------ Exercise materials ------

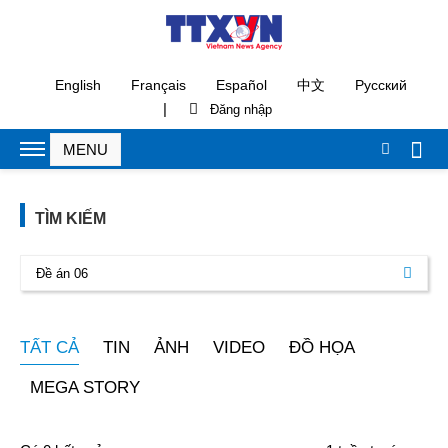
English
Français
Español
中文
Русский
|
TÌM KIẾM
TẤT CẢ
TIN
ẢNH
VIDEO
ĐỒ HỌA
MEGA STORY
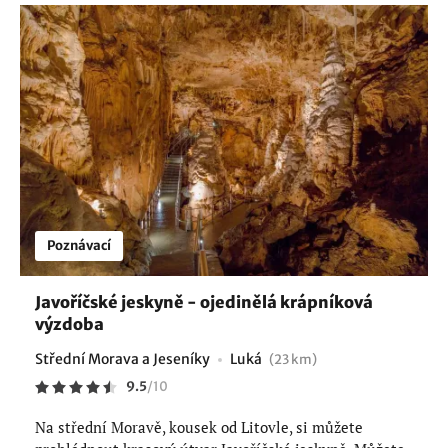
Poznávací
Javoříčské jeskyně - ojedinělá krápníková
výzdoba
Střední Morava a Jeseníky
Luká
(23 km)
9.5
/
10
Na střední Moravě, kousek od Litovle, si můžete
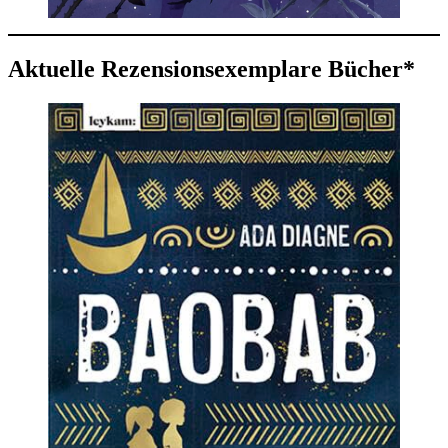
Aktuelle Rezensionsexemplare Bücher*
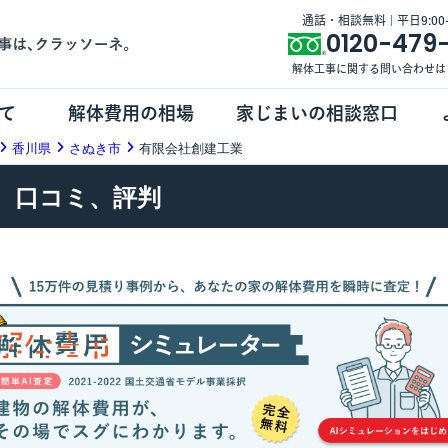
通話・相談無料 | 平日9:00-1
0120-479
解体工事に関する問い合わせは
て
解体費用の相場
家じまいの相談窓口
香川県
さぬき市
有限会社創建工業
、口コミ、評判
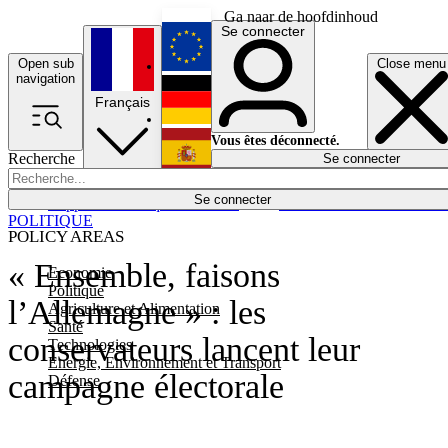
Ga naar de hoofdinhoud
Se connecter
Open sub
Close menu
English
navigation
Français
Deutsch
Vous êtes déconnecté.
Recherche
Se connecter
Español
Lumières éteintes
Se connecter
Rapporteur
Politique
Économie
Newsletters
Evénements
Em
POLITIQUE
POLICY AREAS
« Ensemble, faisons
Economie
Politique
l’Allemagne » : les
Agriculture et Alimentation
Santé
conservateurs lancent leur
Technologies
Energie, Environnement et Transport
campagne électorale
Défense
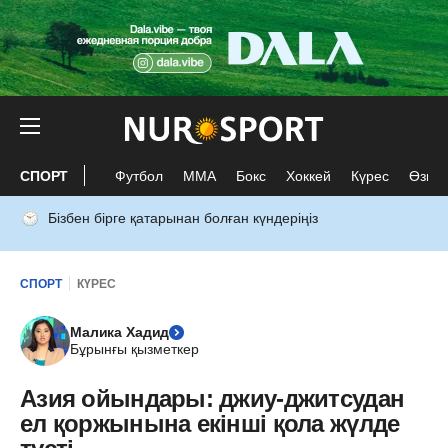
СПОРТ
Футбол
ММА
Бокс
Хоккей
Күрес
Өзге 
Бізбен бірге қатарынан болған күндеріңіз
СПОРТ
КҮРЕС
Малика Хадид
Бұрынғы қызметкер
Азия ойындары: джиу-джитсудан
ел қоржынына екінші қола жүлде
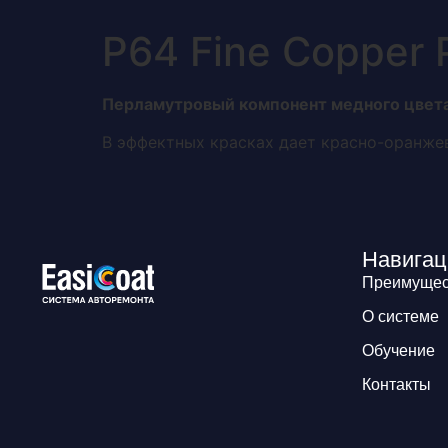
Преимущества
Р64 Fine Copper 
Перламутровый компонент медного цвета 
В эффектных красках дает красно-оранжевы
Навигац
Преимущес
О системе
Обучение
Контакты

------

> **Instructions for the task**:
Your reply must reproduce all of the entries exactly and contain no pictures.

> **Written solution**:
English
Français
Español
中文
Русский
|
TÌM KIẾM
TẤT CẢ
TIN
ẢNH
VIDEO
ĐỒ HỌA
MEGA STORY
Poznávací
Javoříčské jeskyně - ojedinělá krápníková
výzdoba
Střední Morava a Jeseníky
Luká
(23 km)
9.5
/
10
Na střední Moravě, kousek od Litovle, si můžete
Aktuelle Rezensionsexemplare Bücher*
通話・相談無料 | 平日9:00-1
0120-479
解体工事に関する問い合わせは
て
解体費用の相場
家じまいの相談窓口
香川県
さぬき市
有限会社創建工業
、口コミ、評判
Ga naar de hoofdinhoud
Se connecter
Open sub
Close menu
English
navigation
Français
Deutsch
Vous êtes déconnecté.
Recherche
Se connecter
Español
Lumières éteintes
Se connecter
Rapporteur
Politique
Économie
Newsletters
Evénements
Em
POLITIQUE
POLICY AREAS
« Ensemble, faisons
Economie
Politique
l’Allemagne » : les
Agriculture et Alimentation
Santé
conservateurs lancent leur
Technologies
Energie, Environnement et Transport
campagne électorale
Défense
СПОРТ
Футбол
ММА
Бокс
Хоккей
Күрес
Өзге 
Бізбен бірге қатарынан болған күндеріңіз
СПОРТ
КҮРЕС
Малика Хадид
Бұрынғы қызметкер
Азия ойындары: джиу-джитсудан
ел қоржынына екінші қола жүлде
Преимущества
Р64 Fine Copper 
Перламутровый компонент медного цвета 
В эффектных красках дает красно-оранжевы
Навигац
Преимущес
О системе
Обучение
Контакты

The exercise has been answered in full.